── Input data

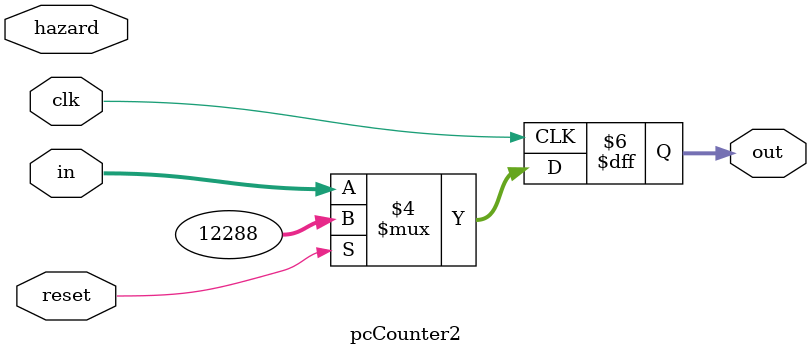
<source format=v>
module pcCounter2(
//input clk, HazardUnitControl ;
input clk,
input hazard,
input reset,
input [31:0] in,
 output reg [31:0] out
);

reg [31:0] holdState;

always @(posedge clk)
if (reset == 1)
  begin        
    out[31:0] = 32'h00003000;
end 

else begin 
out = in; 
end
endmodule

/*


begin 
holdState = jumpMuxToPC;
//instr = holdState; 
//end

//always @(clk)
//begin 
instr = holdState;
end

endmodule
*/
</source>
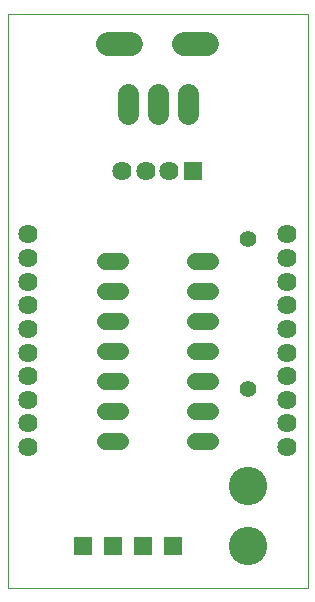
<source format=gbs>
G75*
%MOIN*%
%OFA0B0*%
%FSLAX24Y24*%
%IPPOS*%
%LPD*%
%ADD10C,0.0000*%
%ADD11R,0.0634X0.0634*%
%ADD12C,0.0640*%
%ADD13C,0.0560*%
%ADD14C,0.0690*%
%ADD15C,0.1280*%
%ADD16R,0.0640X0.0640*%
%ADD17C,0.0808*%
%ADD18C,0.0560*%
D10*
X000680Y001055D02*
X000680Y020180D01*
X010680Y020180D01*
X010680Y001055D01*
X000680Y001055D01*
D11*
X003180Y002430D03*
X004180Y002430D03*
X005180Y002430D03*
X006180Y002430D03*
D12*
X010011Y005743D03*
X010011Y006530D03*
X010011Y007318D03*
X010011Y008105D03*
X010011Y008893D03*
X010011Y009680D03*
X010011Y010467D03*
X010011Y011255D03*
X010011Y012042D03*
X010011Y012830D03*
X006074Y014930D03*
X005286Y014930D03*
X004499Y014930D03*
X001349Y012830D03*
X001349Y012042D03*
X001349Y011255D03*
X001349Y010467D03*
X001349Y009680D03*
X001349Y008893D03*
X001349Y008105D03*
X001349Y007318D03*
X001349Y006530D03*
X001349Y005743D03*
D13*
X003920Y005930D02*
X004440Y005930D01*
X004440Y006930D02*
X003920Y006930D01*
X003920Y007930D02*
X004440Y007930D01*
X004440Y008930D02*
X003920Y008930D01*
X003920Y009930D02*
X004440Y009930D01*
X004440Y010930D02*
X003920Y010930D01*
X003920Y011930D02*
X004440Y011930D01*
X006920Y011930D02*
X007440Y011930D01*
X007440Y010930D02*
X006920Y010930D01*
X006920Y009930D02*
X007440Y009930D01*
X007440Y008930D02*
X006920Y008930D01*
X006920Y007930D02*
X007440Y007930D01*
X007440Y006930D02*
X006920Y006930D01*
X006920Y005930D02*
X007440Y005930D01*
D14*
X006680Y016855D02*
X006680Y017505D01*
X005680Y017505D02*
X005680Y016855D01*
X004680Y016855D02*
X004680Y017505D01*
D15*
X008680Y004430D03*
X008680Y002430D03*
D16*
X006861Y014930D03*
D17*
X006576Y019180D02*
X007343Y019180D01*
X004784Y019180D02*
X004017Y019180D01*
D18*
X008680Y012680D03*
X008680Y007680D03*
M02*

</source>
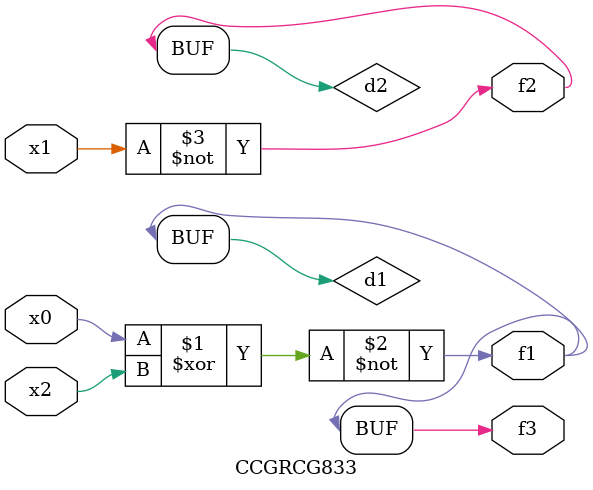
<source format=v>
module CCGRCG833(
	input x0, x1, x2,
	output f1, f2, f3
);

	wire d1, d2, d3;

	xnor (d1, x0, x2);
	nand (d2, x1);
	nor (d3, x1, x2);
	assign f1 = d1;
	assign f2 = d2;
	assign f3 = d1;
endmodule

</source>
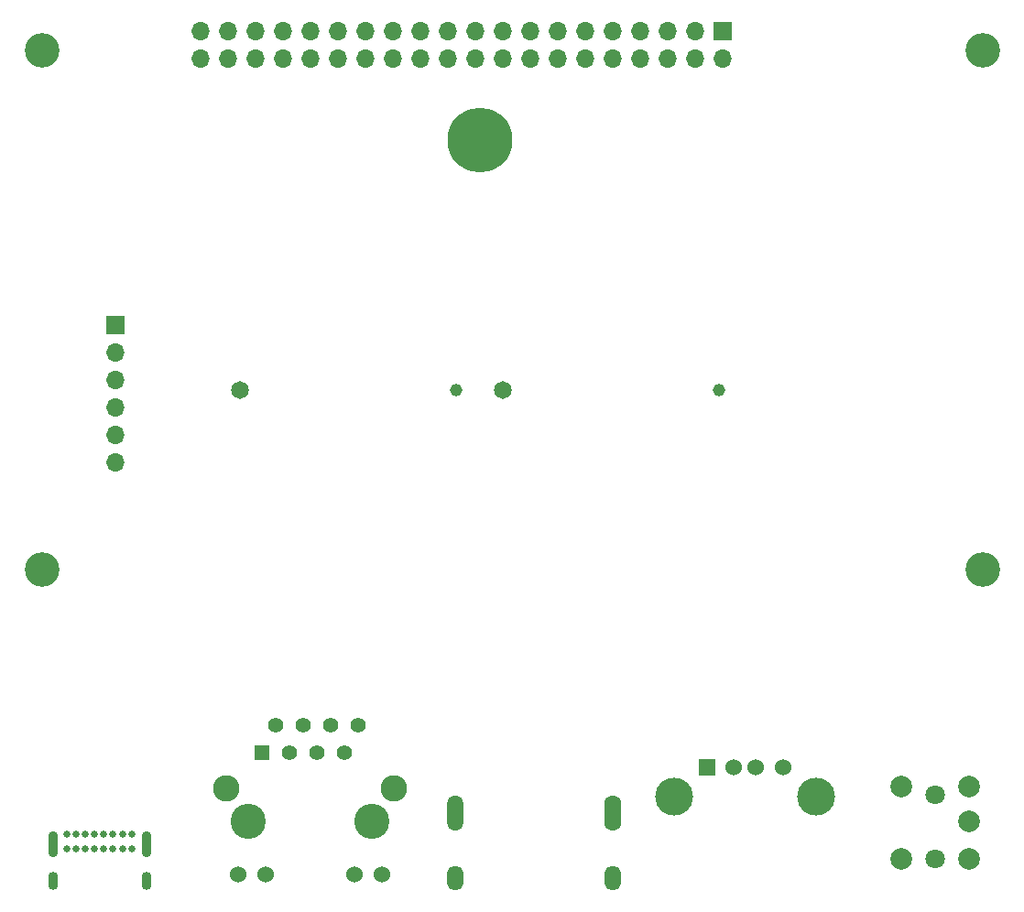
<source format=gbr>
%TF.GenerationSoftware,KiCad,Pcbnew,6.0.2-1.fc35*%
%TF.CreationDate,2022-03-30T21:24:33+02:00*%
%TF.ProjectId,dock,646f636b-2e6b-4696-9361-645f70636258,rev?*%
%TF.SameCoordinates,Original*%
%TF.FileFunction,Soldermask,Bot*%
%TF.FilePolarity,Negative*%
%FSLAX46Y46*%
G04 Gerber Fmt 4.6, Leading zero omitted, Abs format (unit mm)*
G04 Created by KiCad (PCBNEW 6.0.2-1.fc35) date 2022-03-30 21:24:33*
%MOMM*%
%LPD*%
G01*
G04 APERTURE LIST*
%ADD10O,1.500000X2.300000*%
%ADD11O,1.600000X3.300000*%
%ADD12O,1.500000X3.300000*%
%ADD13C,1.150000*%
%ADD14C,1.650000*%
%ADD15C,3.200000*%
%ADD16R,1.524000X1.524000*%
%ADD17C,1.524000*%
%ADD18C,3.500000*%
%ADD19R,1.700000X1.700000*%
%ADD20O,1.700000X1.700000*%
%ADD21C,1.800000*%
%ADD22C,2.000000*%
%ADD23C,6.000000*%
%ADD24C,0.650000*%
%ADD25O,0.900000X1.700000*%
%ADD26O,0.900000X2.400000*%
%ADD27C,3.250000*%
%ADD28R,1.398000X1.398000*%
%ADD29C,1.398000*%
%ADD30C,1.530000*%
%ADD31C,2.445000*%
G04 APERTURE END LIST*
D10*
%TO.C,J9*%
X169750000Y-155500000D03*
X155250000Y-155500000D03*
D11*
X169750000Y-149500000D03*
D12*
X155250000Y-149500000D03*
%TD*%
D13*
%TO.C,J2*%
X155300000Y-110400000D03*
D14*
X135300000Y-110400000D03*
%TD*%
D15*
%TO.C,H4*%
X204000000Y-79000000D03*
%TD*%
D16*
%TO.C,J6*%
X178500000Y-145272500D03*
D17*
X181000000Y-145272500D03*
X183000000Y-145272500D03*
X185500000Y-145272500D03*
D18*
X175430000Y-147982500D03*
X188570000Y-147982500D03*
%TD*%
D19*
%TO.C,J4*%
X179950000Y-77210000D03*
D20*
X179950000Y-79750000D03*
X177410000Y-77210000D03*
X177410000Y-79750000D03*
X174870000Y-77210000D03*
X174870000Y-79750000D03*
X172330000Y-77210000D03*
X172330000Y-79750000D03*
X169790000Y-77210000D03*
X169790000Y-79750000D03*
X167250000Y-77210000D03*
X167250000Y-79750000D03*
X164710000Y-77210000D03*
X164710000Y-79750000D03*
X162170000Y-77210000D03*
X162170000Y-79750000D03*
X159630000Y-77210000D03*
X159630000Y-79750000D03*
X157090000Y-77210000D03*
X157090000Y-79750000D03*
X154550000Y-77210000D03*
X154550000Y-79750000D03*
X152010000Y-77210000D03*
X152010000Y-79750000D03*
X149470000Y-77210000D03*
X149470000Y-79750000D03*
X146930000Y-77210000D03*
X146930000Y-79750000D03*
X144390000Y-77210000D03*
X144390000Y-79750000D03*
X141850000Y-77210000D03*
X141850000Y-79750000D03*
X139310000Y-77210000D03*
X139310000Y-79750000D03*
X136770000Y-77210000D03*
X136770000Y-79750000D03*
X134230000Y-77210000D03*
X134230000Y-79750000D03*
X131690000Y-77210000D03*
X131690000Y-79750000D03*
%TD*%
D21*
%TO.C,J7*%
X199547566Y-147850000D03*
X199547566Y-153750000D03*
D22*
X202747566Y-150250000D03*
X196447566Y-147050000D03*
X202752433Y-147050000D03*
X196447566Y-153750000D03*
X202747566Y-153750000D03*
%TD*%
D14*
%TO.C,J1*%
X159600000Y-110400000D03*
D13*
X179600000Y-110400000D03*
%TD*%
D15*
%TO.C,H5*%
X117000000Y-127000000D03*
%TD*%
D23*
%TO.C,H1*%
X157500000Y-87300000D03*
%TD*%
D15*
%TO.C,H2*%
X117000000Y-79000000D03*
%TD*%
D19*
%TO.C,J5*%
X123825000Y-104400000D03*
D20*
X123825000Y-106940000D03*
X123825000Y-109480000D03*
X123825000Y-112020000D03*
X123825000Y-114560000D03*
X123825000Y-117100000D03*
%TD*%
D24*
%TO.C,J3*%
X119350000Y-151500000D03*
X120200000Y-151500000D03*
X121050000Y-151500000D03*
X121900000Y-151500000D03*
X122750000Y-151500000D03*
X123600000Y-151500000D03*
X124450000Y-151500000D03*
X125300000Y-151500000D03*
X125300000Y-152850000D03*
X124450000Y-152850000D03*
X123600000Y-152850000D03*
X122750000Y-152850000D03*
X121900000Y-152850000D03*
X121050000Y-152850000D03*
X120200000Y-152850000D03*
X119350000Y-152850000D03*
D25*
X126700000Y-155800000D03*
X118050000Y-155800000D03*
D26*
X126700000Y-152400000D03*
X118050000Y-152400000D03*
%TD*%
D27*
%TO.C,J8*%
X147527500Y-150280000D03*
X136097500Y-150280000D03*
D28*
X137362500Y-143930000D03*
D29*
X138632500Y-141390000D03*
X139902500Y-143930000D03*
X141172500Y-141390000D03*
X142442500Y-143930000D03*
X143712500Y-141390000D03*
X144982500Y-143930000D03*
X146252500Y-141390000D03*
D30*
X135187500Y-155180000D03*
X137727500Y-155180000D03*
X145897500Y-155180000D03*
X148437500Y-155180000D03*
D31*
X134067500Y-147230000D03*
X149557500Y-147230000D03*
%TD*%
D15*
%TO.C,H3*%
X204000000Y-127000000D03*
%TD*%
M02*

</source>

────

__What needs to be done__. Copy every line of the material above in which the string "APERTURE" can be found.

__Output__.
G04 APERTURE LIST*
G04 APERTURE END LIST*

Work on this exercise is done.